Observations after the assessment

  • For many students this is their first time writing a CV/covering letter, so is extremely valuable.
  • Career exploration for their PDPs led to some realising that they had not understood/appreciated the entry requirements for a PhD or Masters, e.g. a Masters is not always a prerequisite for a PhD in the UK:
  • Many submissions showed a poor appreciation of timescales and a lack of rationale and focus.
  • Some students needed to learn to evidence abilities or skills developed, rather than simply listing them; and to be more specific e.g. cite programming rather than AutoCAD or Python.
  • Students found it very difficult to fully appreciate what is required in reflective writing – for most this was their first experience of it.
  • For many it was also their first consideration of employability and future career and so was a ‘wake-up call’:
    • several commented on their realisation of the need to take responsibility…
    • …and that employability is more than academic grades.
  • The benefit of CV peer review shone through: students seeing others’ CVs (style) helped, but for many it was seeing the content (experience) their peers had and making comparisons that was most informative.
  • Many students didn’t have a ‘Plan B’, despite the uncertain world we live in!

What’s Next?

We are pleased with how the course is structured now and 2020/2021 will be the second year of running the course since the review. The students are showing insight into their career plans rather than chasing a grade with a perfect CV. Further developments will include the Careers Service new Career Compass framework being worked into the School-based sessions to ensure students appreciate that career planning is a continual process. Reflective practice will be introduced in years one and two of Engineering programmes from 2020/21 through a major curriculum renewal which should allow a deeper level of reflection when students reach third year.

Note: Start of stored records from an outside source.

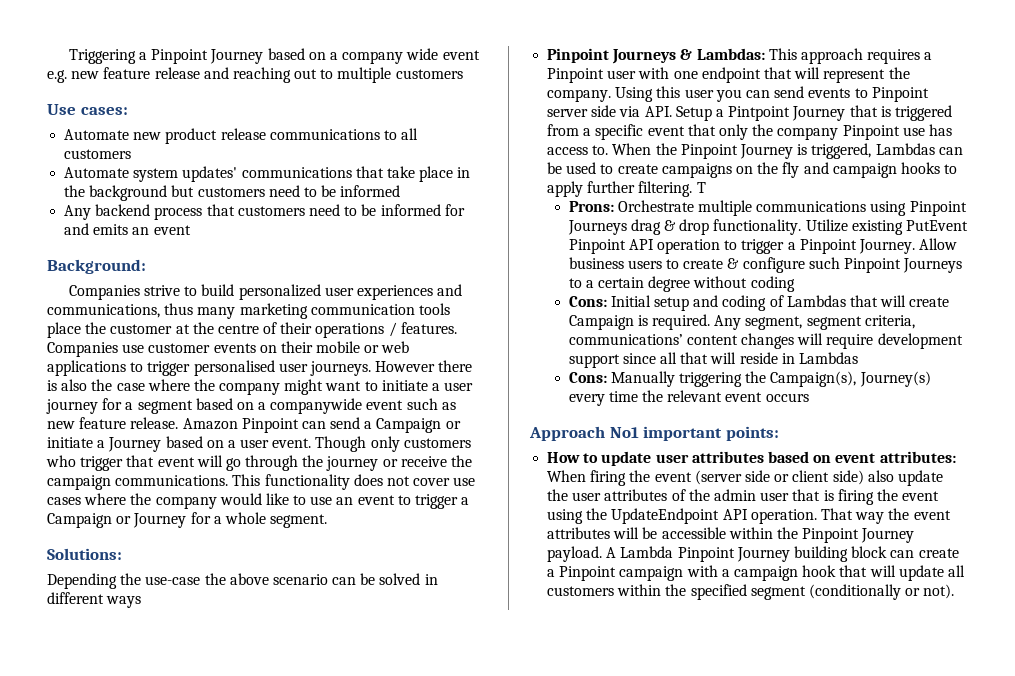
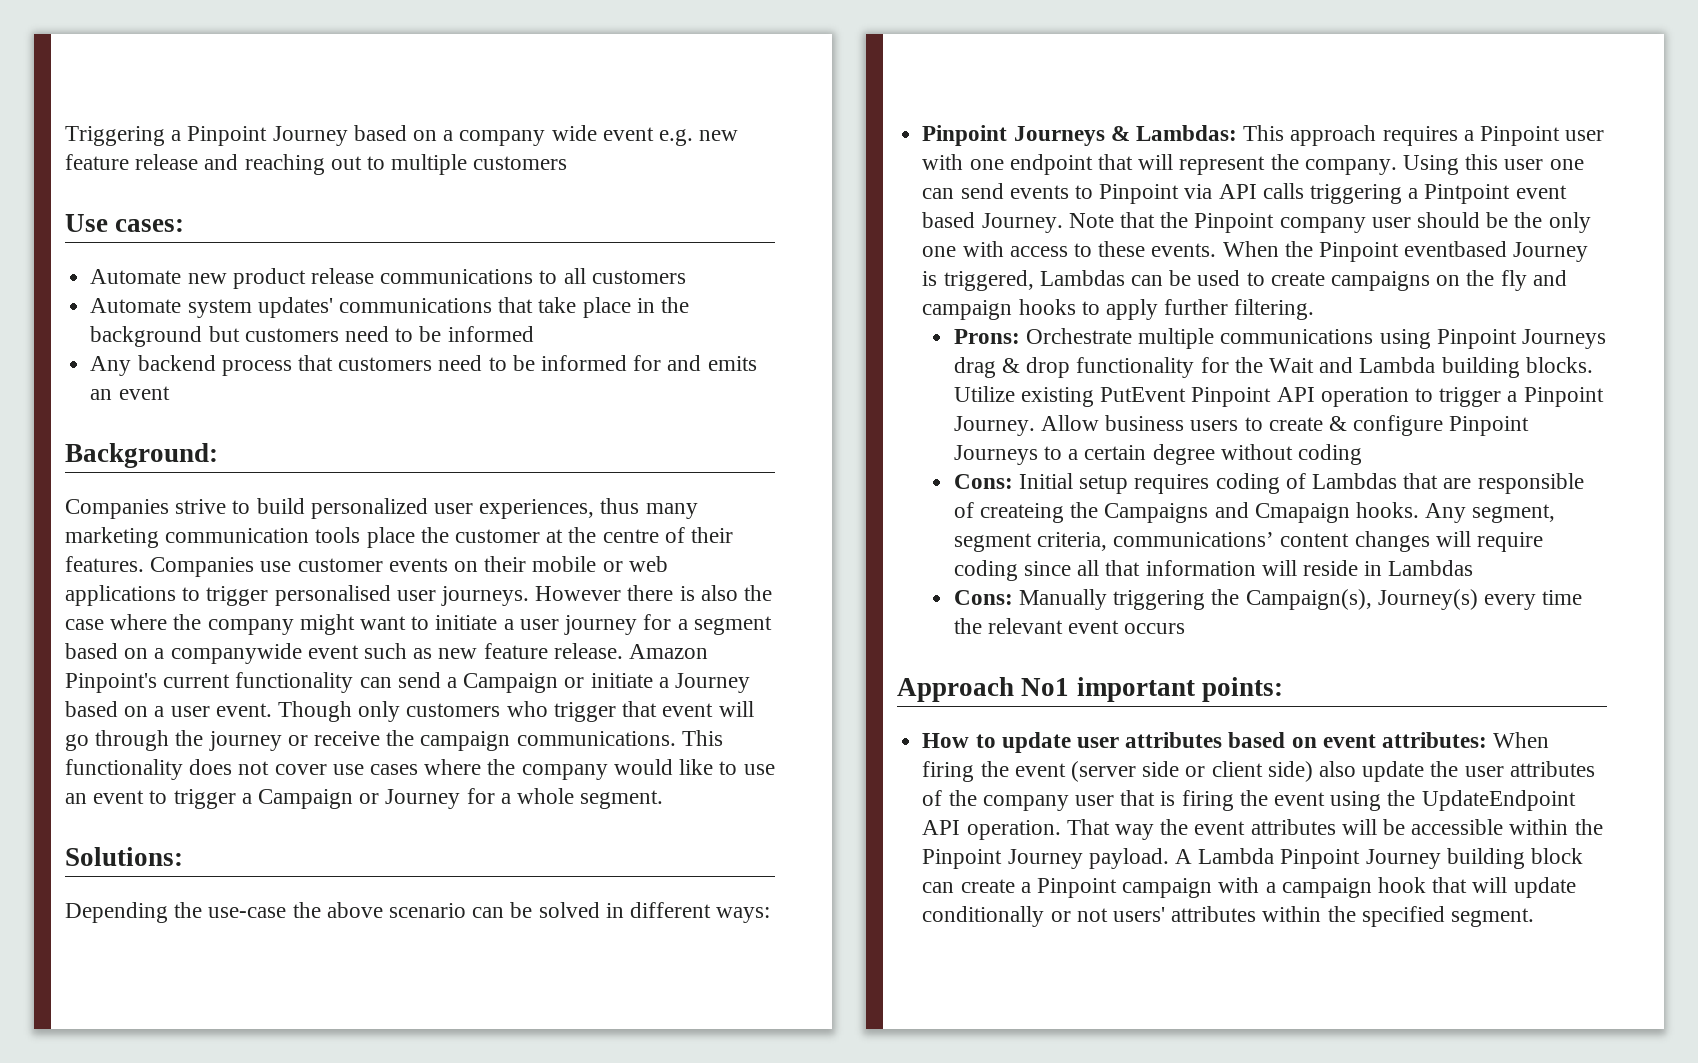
[357,284,463,300] [47,304,160,318] experiences and communications, -> [479,499,595,519] experiences,
[315,322,397,338] operations / -> (734, 535) none
[241,418,299,433] Pinpoint -> [65,672,354,693] Pinpoint's current functionality
[106,596,142,608] ways -> [716,907,771,923] ways:
[715,89,742,102] you -> [1549,159,1584,170] one
[547,105,952,121] [547,124,952,140] [547,145,609,155] server side via API. Setup a Pintpoint Journey that is triggered from a specific event that only the company Pinpoint use has access to. -> [1184,183,1567,204] [922,212,1591,233] [922,241,1217,257] via API calls triggering a Pintpoint event based Journey. Note that the Pinpoint company user should be the only one with access to these events.
(738, 151) none -> [1404,241,1508,257] eventbased
[696,182,706,193] T -> (1315, 309) none
[713,219,802,235] functionality. -> [1076,357,1593,378] functionality for the Wait and Lambda building blocks.
[808,257,840,269] such -> (1444, 425) none
[693,295,719,307] and -> [1134,474,1210,494] requires
[880,295,950,307] [568,314,711,330] will create Campaign is required. -> [1443,473,1584,494] [953,502,1419,523] are responsible of createing the Campaigns and Cmapaign hooks.
[877,333,963,349] [568,354,620,368] development support -> [953,560,1018,581] coding
(709, 358) none -> [1145,560,1256,576] information
[713,489,756,501] admin -> [982,795,1069,811] company
[947,565,965,577] [547,584,955,600] all customers within the specified segment (conditionally or not). -> [922,906,1534,927] conditionally or not users' attributes within the specified segment.

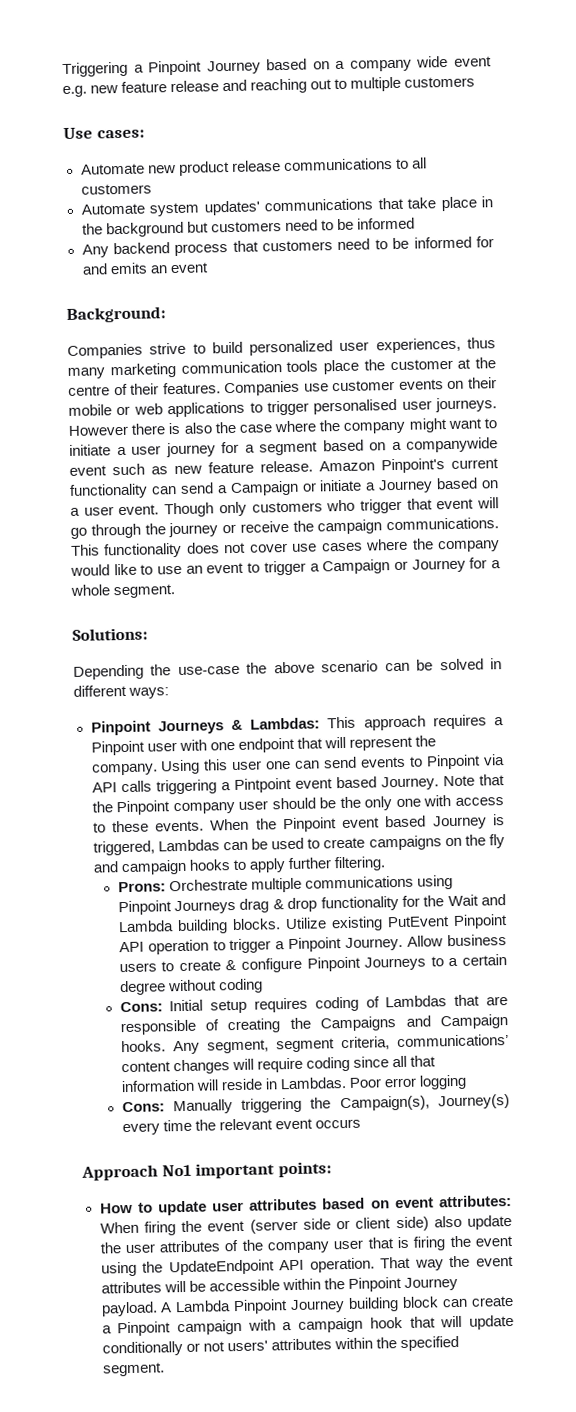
[1404,241,1508,257] eventbased -> [342,815,427,829] event based
[979,503,1064,523] createing -> [227,1018,281,1034] creating
[1254,503,1350,523] Cmapaign -> [440,1014,508,1030] Campaign
[1388,560,1474,576] Lambdas -> [279,1074,468,1090] Lambdas. Poor error logging

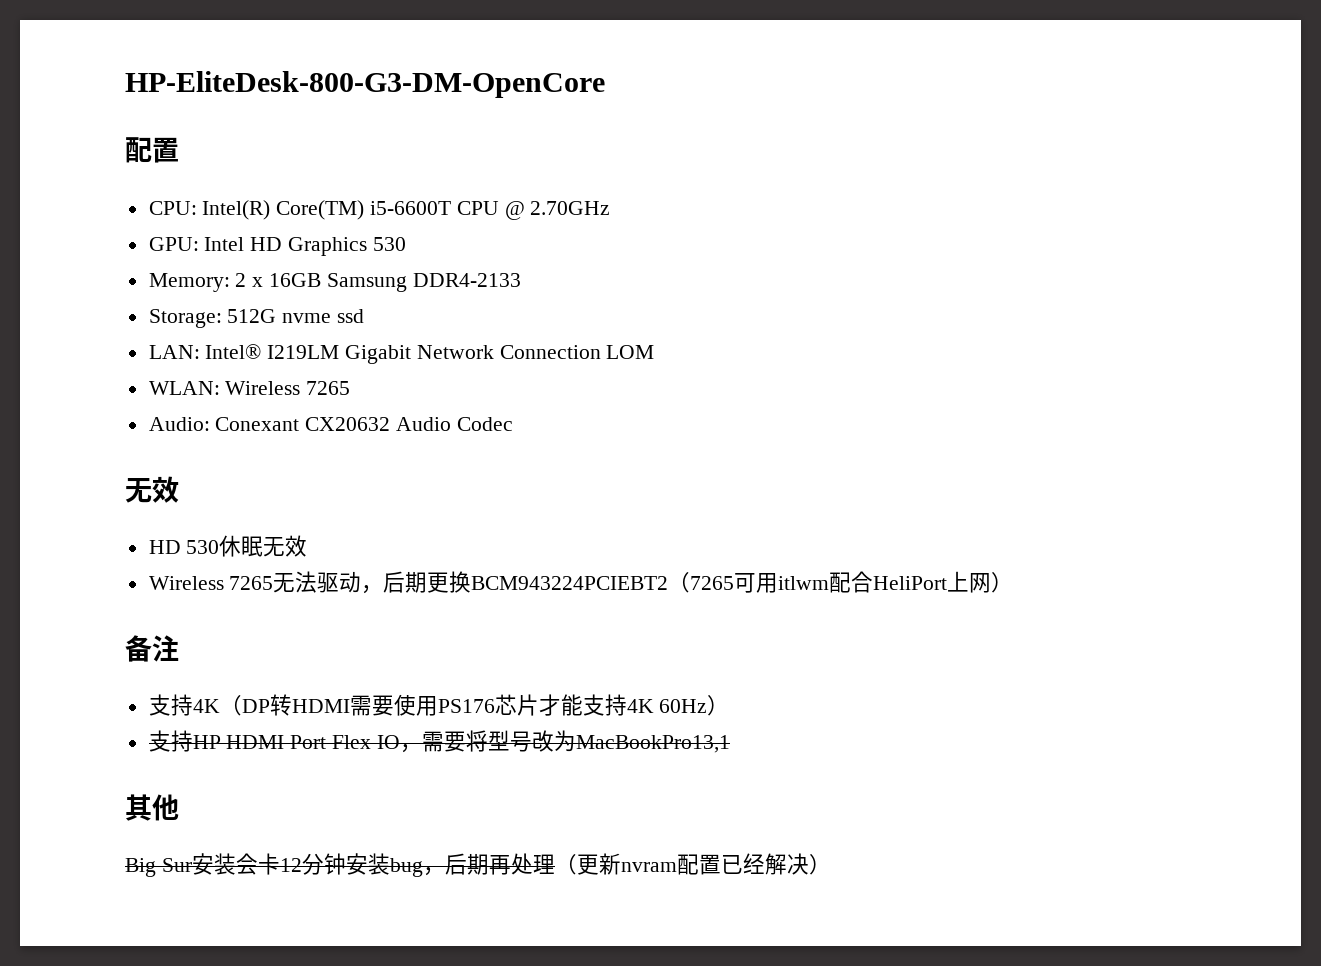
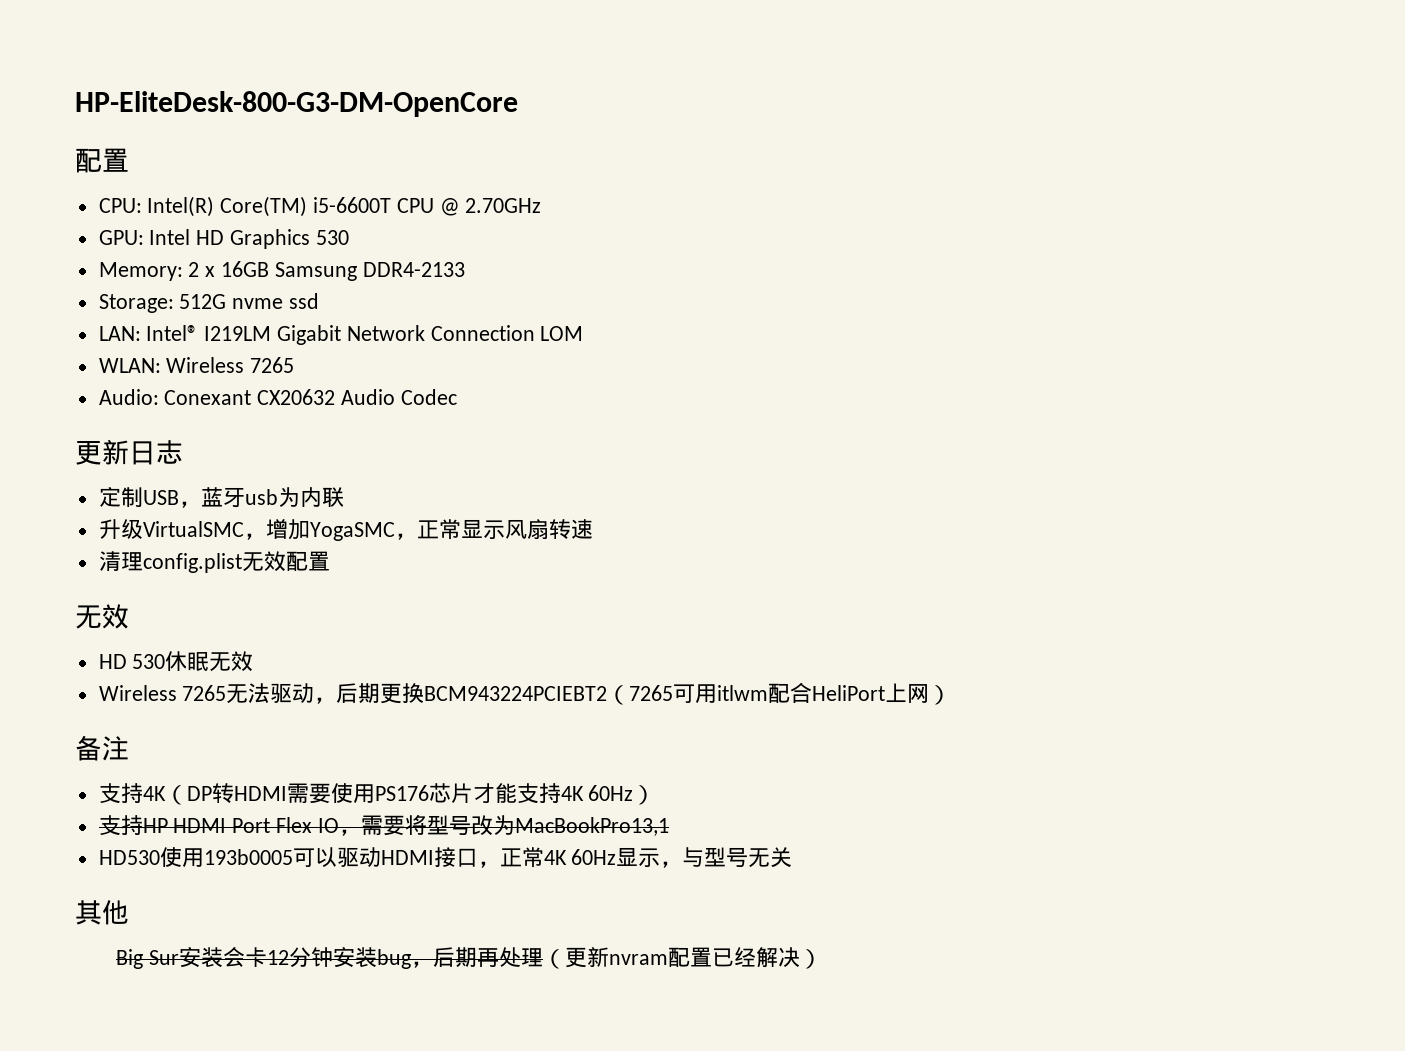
(513, 424) none -> [75,439,183,465] [98,487,344,508] [98,519,593,541] [98,551,330,573] // 更新日志 // 定制USB，蓝牙usb为内联 // 升级VirtualSMC，增加YogaSMC，正常显示风扇转速 // 清理config.plist无效配置
(730, 744) none -> [98,847,793,868] // HD530使用193b0005可以驱动HDMI接口，正常4K 60Hz显示，与型号无关

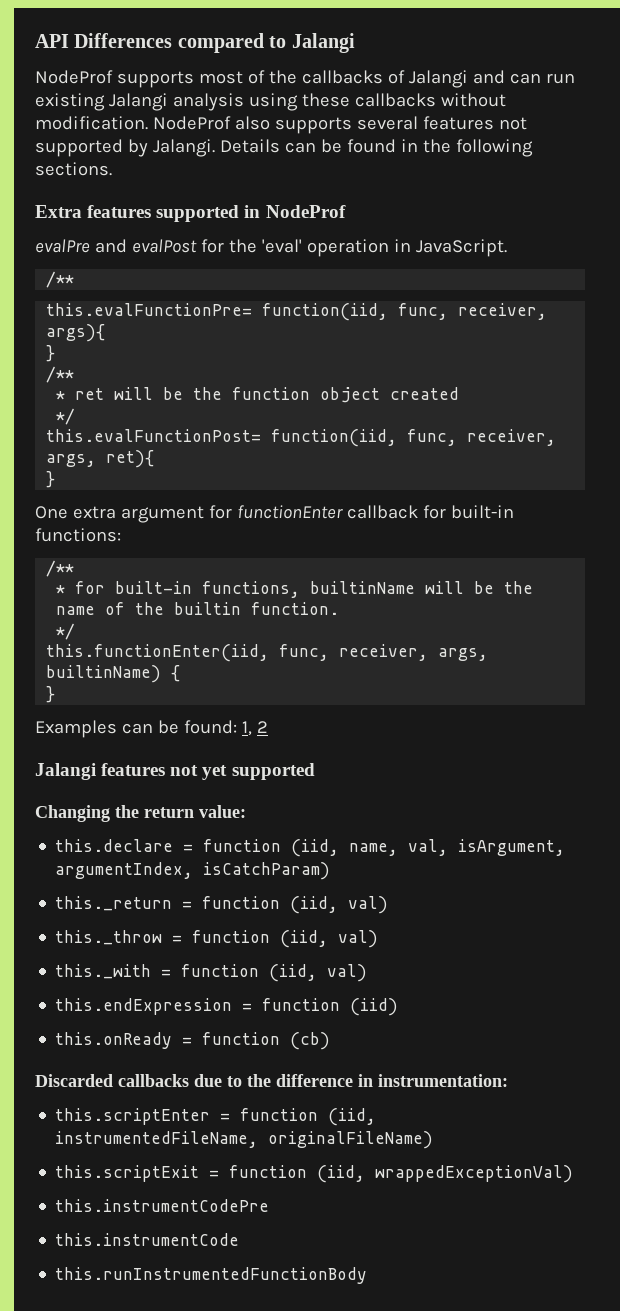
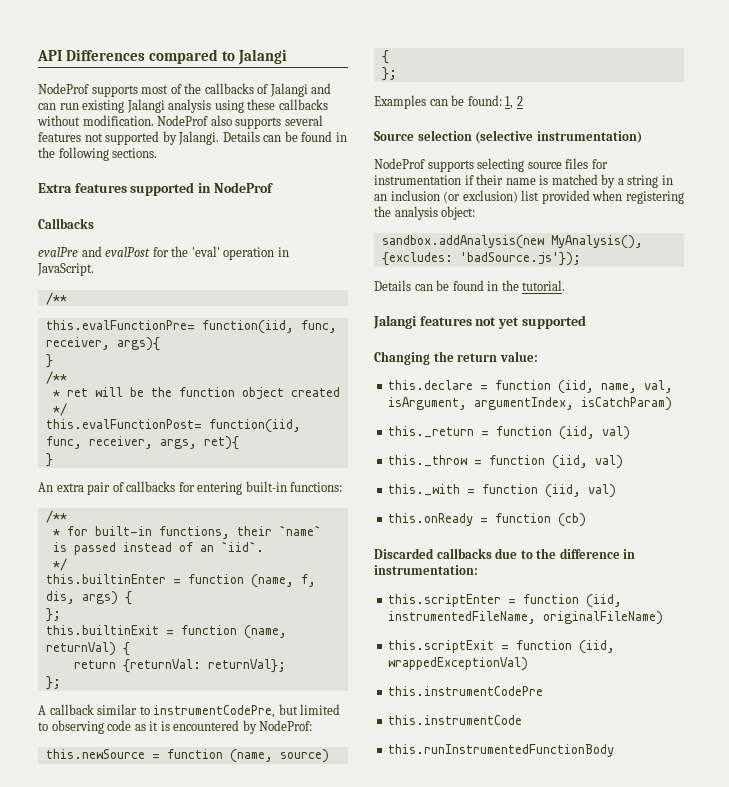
(346, 211) none -> [38,218,94,229] // Callbacks
[35,505,446,523] One extra argument for functionEnter callback for -> [38,481,243,495] An extra pair of callbacks for entering
[310,581,534,594] [56,602,340,615] [56,623,76,640] [46,644,489,662] [46,665,181,683] [46,686,56,703] builtinName will be the name of the builtin function. // */ // this.functionEnter(iid, func, receiver, args, builtinName) { // } -> [236,525,321,536] [52,541,264,555] [52,558,67,571] [45,574,316,588] [45,591,132,605] [45,608,61,622] [45,625,287,639] [45,642,130,656] [73,659,286,673] [45,676,61,690] [38,704,341,718] [38,720,313,734] [45,749,329,763] [381,50,389,64] [381,67,397,81] their `name` is passed instead of an `iid`. // */ // this.builtinEnter = function (name, f, dis, args) { // }; // this.builtinExit = function (name, returnVal) { // return {returnVal: returnVal}; // }; // A callback similar to instrumentCodePre, but limited to observing code as it is encountered by NodeProf: // this.newSource = function (name, source) { // };
(268, 727) none -> [374,130,642,144] [374,158,608,172] [374,174,673,188] [374,190,684,204] [374,206,476,220] [381,235,643,249] [381,252,581,266] [374,280,566,291] // Source selection (selective instrumentation) // NodeProf supports selecting source files for instrumentation if their name is matched by a string in an inclusion (or exclusion) list provided when registering the analysis object: // sandbox.addAnalysis(new MyAnalysis(), {excludes: 'badSource.js'}); // Details can be found in the tutorial.
[55,998,399,1016] // this.endExpression = function (iid) -> (617, 491) none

The uncertain future has now arrived and another change will be a greater emphasis of this and the need for resilience to the students, in particular:

  • Highlighting labour market fluctuations (Credit Crunch, oil crash, COVID-19)
  • Flexibility: having alternative plans
  • Flexibility: MEng placements do NOT limit students’ careers to one sector
  • Normalising failure in applications

Asking students to reflect on how unforeseen events may upset their plans for the future will seem more relevant now and undertaking the CDP process during third year can only benefit them on graduation.

To find out more…

School of Engineering

Careers Service

Katherine Cameron

Katherine Cameron is the Industry Engagement Manager for the School of Engineering. This remit includes the management of the School’s six month MEng placement programmes and embedding employability into the curriculum.  She works closely with her team and the Careers Service to prepare students for their placements and to support them while they are away.  She has previously worked as a researcher in the School’s Institute for Integrated Micro and Nano Systems working on LiFi and neuromorphic electronics.

Stephen Warrington

Stephen Warrington is the Dean of Student Experience in the College of Science and Engineering responsible for the student experience of students within the College. Prior to this he was the Director of Teaching, and Deputy Head of School, in the School of Engineering. Latterly, his research interests have also involved the benefits that students obtain, academically and professionally, from carrying out industrial placements as part of their undergraduate studies.  Recently, as Course Organiser of the third-year Professional Issues for Mechanical Engineers 3 course, he has worked with students to prepare for their placement, or completion of their studies, in their fourth year.

Matt Vickers

Matt Vickers is the Careers Consultant for the School of Engineering and the School of Maths. After a degree in geography from Aberystwyth, Matt taught English in Eastern Europe for 18 months before returning to the UK. Working for the Careers Service of Bangor University as a projects officer led to a move to Edinburgh where Matt was a Careers Information Officer for eight years before moving into consultant work in 2006.